The National Pig Association (NPA) is calling on Government to step up defences against African swine fever, which is harmless to humans but fatal to pigs. It wants Britain to step up security at border posts to prevent contaminated meat being carried illegally into the country.
Otherwise, it warns, Britain could lose its fast-growing pork export market with China and other non-European Union countries.
The disease, which can survive for months in raw, cured, cooked and even frozen meat, has advanced from Russia and Belarus into Lithuania, and now threatens to be carried further into the European Union by infected wild boar.
NPA chairman Richard Longthorp has called on food and farms minister George Eustice to press for a poster and leaflet campaign at border posts, and in-flight announcements on planes arriving from Lithuania.

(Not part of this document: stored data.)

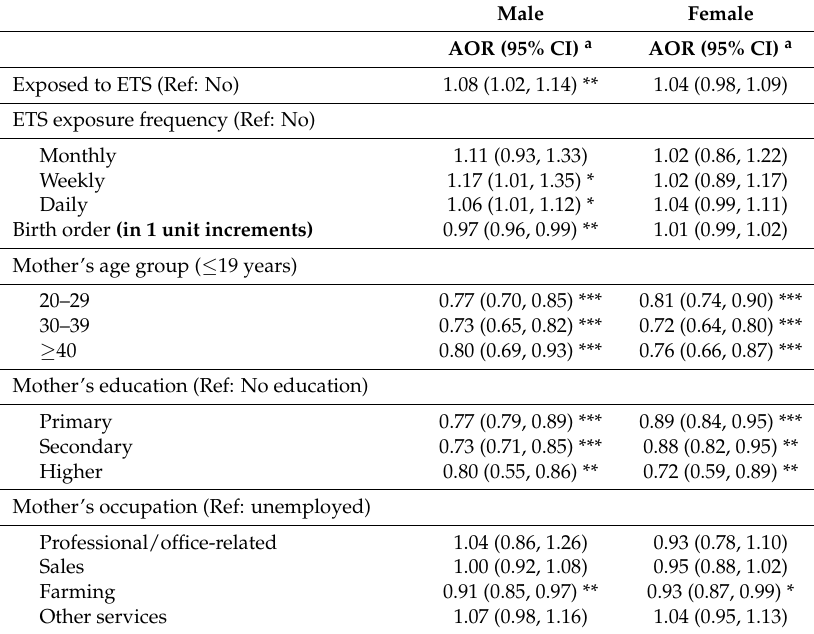
Table 3. Adjusted odds ratios of the logistic regression analyses for low birthweight in Africa, stratified by child’s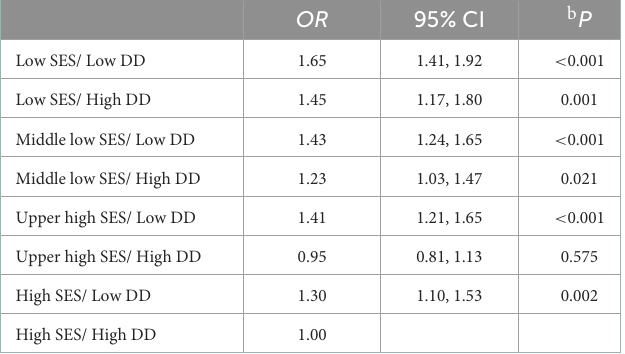
TABLE 2 Combined association of SES and DD on HRQoL according to the EQ-5D disutility score a ( N = 3,250). OR 95% CI b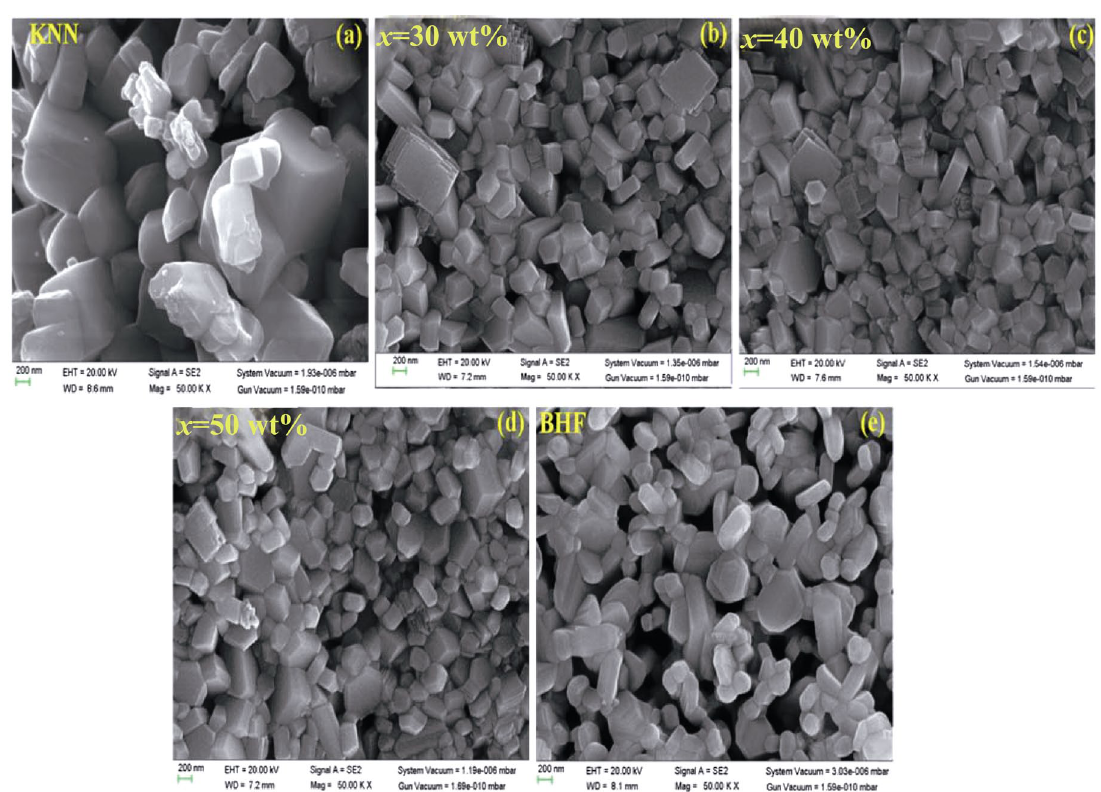
Fig. 2 FE-SEM micrographs of (1 ̶ x )KNN–( x )BHF composites: (a) KNN, (b) x = 30 wt%, (c) x = 40 wt%, (d) x = 50 wt%, and (e) BHF.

African swine fever is a notifiable disease and if it arrives in this country it has the potential to seriously damage the nation’s pig industry, with animals being slaughtered en masse and a ban on British pork exports, which account for nearly a quarter of pig farmers’ income.
“The United Kingdom pig industry is just emerging from its own recession created by high feed prices, and to be struck with African swine fever now would be a blow from which some would not recover,” he said in a letter to the minister.
“We—that is the pig industry and Government—must do all we can to ensure African swine fever, or any other exotic disease, does not spread to the United Kingdom.
“The loss of exports valued at £350 million would be devastating to the pig industry, a loss to United Kingdom trade, and would undermine all the great work that the pig industry and Defra have put into developing export markets for British pork and high-performance breeding pigs.”